On May 9, 2011, at 8:34 AM, bucephalus org wrote:
Sorry, but I disagree.
The success of Markdown is just not its flexibility, but its
simplicity and convenience.
There may be one good reason for the double syntax in some of its
features (like <strong> and <h1>), and that is history. If there are
communities that use different standards, then it can be a good
choice to import that in a formal language, because it integrates
standard conventions and that is convenient for (new) users. I am
not sure how this worked in case of the Markdown syntax.

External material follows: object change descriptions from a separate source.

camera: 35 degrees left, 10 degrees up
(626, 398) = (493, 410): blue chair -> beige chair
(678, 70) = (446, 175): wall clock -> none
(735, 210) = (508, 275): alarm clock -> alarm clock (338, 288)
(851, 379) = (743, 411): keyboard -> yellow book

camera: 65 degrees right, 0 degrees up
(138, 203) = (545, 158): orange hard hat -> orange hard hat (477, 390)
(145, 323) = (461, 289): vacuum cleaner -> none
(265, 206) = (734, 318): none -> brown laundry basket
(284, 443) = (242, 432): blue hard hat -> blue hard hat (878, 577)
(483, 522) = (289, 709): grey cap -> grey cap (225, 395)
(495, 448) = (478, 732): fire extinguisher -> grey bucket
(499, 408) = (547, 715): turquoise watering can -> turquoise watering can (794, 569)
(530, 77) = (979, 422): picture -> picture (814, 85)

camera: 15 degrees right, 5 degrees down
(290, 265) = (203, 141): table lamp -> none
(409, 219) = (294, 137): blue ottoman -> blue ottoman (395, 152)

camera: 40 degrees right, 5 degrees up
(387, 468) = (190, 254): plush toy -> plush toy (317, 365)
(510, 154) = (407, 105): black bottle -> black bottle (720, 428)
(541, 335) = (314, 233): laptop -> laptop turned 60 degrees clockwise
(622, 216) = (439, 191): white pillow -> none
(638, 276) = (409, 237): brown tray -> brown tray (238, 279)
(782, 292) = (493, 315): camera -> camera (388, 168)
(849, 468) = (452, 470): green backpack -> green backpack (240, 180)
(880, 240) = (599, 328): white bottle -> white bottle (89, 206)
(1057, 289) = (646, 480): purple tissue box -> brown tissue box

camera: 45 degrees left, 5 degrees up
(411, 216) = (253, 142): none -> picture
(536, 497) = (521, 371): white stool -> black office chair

But in a clean design of a new formal syntax, flexibility is a bad
choice.
If you want to design a new markup language that looks something
like
markdown, that's a noble goal. But I don't think that markdown needs a
"clean" "new" syntax; the existing definition combined with the
reference
spec defines the language well enough so that there are, what, 20 or so
different implementations that are essentially compatable, most of which
use their own codebases (instead of recoding the original perl mess of
regular expressions in $Language.)
*People use different characters for emphasis*
_People use different characters for emphasis*
/People use different characters for emphasis/
Be thankful that the archaic form of *emphasis (yes, just one star
at the start of a word) never got popular so there wasn't any sort of
demand that html markup languages support it. Text markup is going to
be ugly, just because that's now it works. a "clean" "new" syntax
that
doesn't take how people mark up text documents into consideration is a
syntax that needs to be taken back for revision.